The real lever is coverage, not coefficient form: the offset will only ever touch WC-vs-WC fixtures until the player composite is extended beyond the 48 qualifiers. Re-running this experiment is worthwhile only after the composite's match coverage materially increases (e.g. club competitions, or a broader international player pool) — at which point a fitted or even tier-conditional α may become honestly estimable. Until then the grid-tuned scalar is the right tool.

Caveats

  • Negative result, but a clean one. The harness reproduces the incumbent baselines exactly, the fit is strictly in-fold (no look-ahead), and the gate is the project-standard conjunction routed through metrics.apply_conjunction_gate. The conclusion is not an artefact of the experiment design.

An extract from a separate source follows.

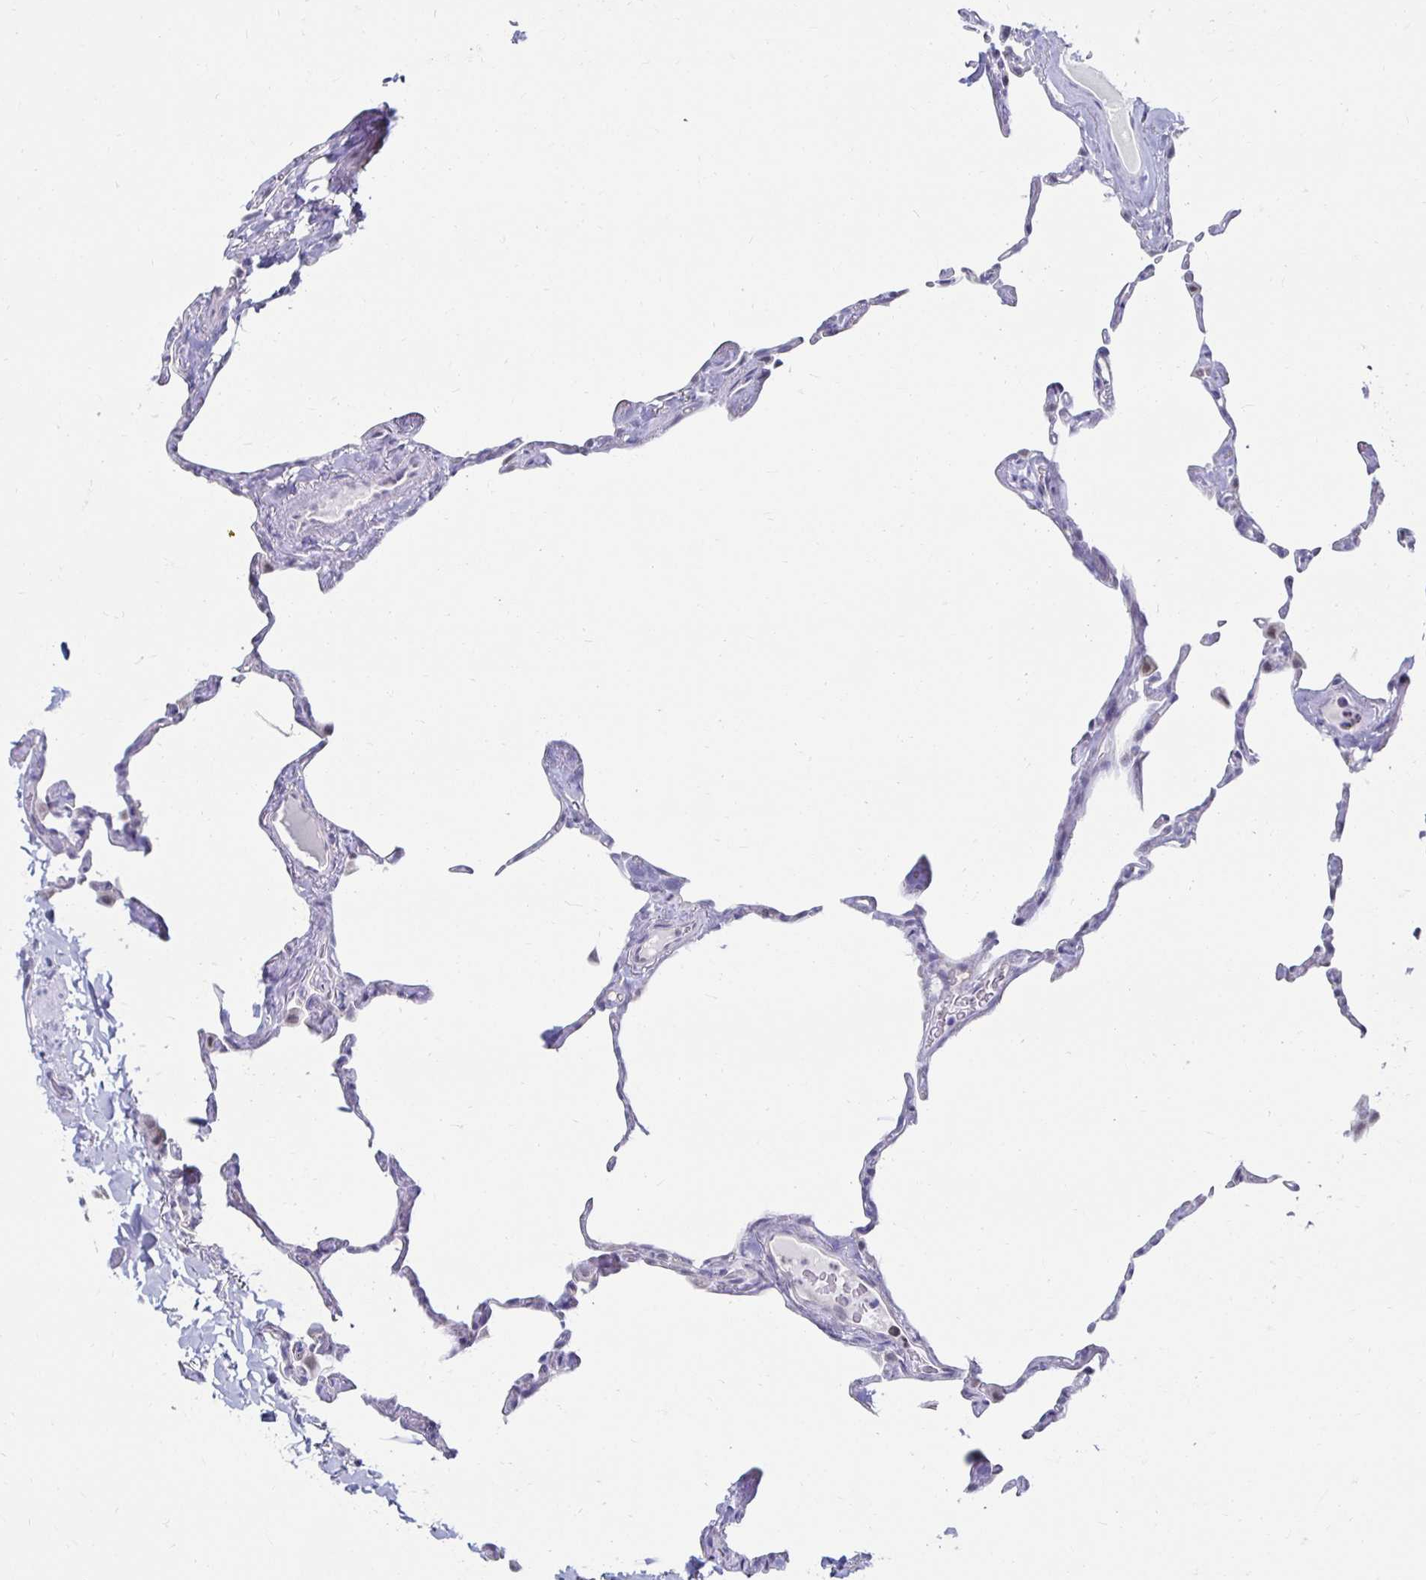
{"staining": {"intensity": "negative", "quantity": "none", "location": "none"}, "tissue": "lung", "cell_type": "Alveolar cells", "image_type": "normal", "snomed": [{"axis": "morphology", "description": "Normal tissue, NOS"}, {"axis": "topography", "description": "Lung"}], "caption": "DAB immunohistochemical staining of normal lung exhibits no significant staining in alveolar cells.", "gene": "NOCT", "patient": {"sex": "male", "age": 65}}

  • No production artefact was mutated. This experiment only writes a gitignored sidecar; dixon_coles.json / hierarchical_poisson.json retain their shipped composite_alpha = 0.05.
  • Metrics are on the DC+HP mean, not the full Elo+DC+HP ensemble. Folded into the full ensemble (Elo diluting the offset), the effect is smaller still — consistent with the calibration-plateau diagnosis in ds-models-plan.md.